Exercise goal →
Write out, exactly and in full, the records given below, but not their pictures.
***** Data under study
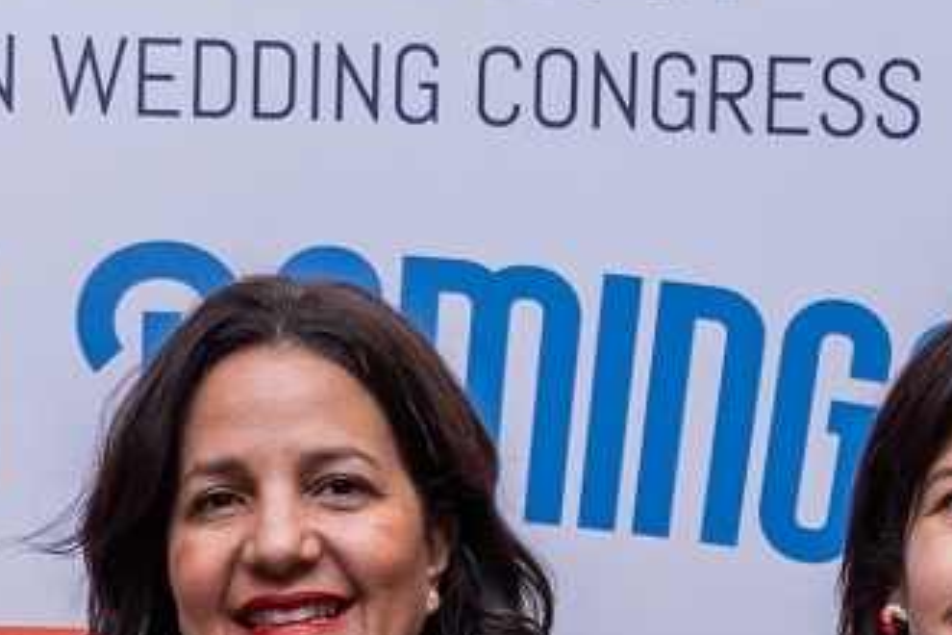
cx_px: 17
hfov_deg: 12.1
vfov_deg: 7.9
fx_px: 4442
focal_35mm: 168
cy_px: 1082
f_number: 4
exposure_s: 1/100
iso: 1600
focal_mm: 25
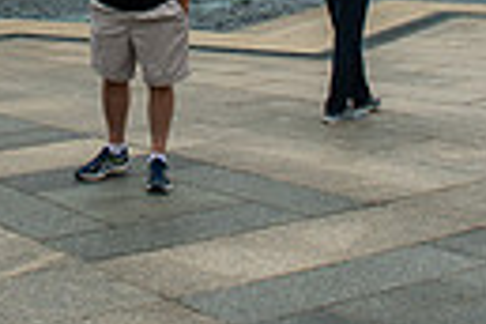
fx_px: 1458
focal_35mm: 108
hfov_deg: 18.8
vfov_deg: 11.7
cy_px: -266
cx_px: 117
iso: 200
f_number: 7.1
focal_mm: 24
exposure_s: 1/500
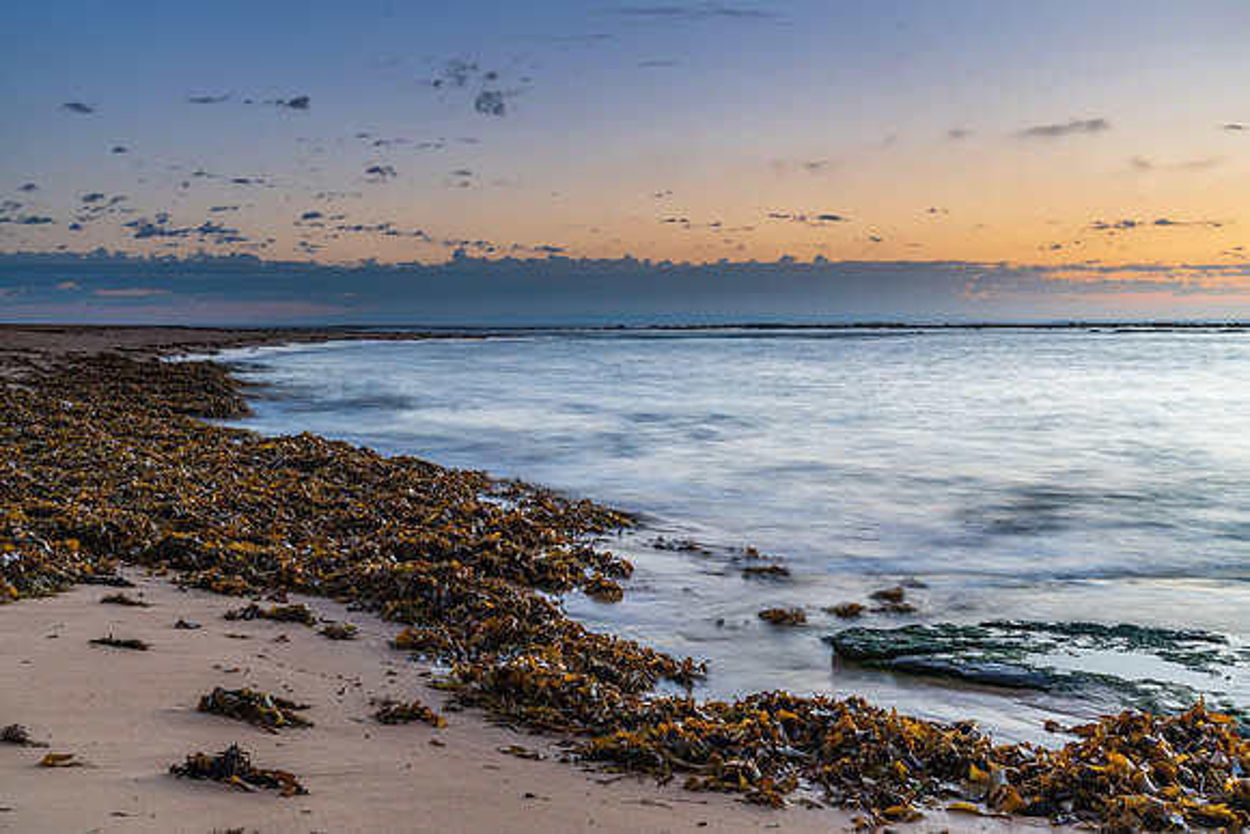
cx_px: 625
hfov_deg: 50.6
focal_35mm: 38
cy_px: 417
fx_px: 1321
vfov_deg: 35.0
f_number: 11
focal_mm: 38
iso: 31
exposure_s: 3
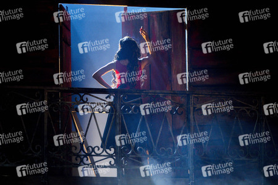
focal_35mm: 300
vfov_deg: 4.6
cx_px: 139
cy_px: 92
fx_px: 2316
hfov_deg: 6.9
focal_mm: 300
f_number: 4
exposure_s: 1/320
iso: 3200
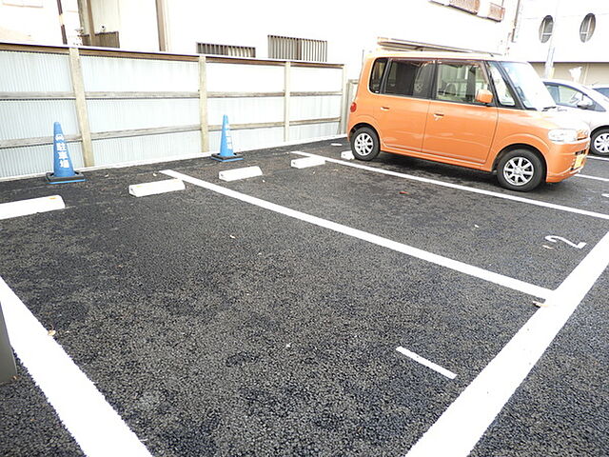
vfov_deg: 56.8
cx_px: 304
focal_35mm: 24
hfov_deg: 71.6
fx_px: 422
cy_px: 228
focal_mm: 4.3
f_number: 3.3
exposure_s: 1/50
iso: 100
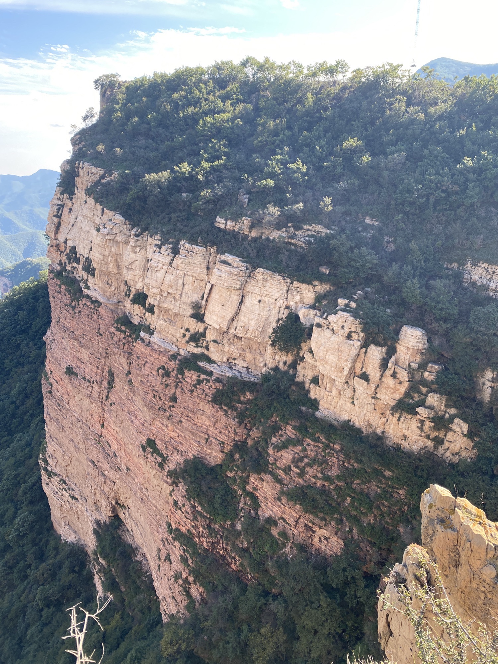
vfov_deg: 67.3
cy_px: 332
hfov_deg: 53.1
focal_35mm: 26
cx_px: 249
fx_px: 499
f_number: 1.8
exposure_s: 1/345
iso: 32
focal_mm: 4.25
**********
Answer section →
cx_px: 17
hfov_deg: 12.1
vfov_deg: 7.9
fx_px: 4442
focal_35mm: 168
cy_px: 1082
f_number: 4
exposure_s: 1/100
iso: 1600
focal_mm: 25
fx_px: 1458
focal_35mm: 108
hfov_deg: 18.8
vfov_deg: 11.7
cy_px: -266
cx_px: 117
iso: 200
f_number: 7.1
focal_mm: 24
exposure_s: 1/500
cx_px: 625
hfov_deg: 50.6
focal_35mm: 38
cy_px: 417
fx_px: 1321
vfov_deg: 35.0
f_number: 11
focal_mm: 38
iso: 31
exposure_s: 3
focal_35mm: 300
vfov_deg: 4.6
cx_px: 139
cy_px: 92
fx_px: 2316
hfov_deg: 6.9
focal_mm: 300
f_number: 4
exposure_s: 1/320
iso: 3200
vfov_deg: 56.8
cx_px: 304
focal_35mm: 24
hfov_deg: 71.6
fx_px: 422
cy_px: 228
focal_mm: 4.3
f_number: 3.3
exposure_s: 1/50
iso: 100
vfov_deg: 67.3
cy_px: 332
hfov_deg: 53.1
focal_35mm: 26
cx_px: 249
fx_px: 499
f_number: 1.8
exposure_s: 1/345
iso: 32
focal_mm: 4.25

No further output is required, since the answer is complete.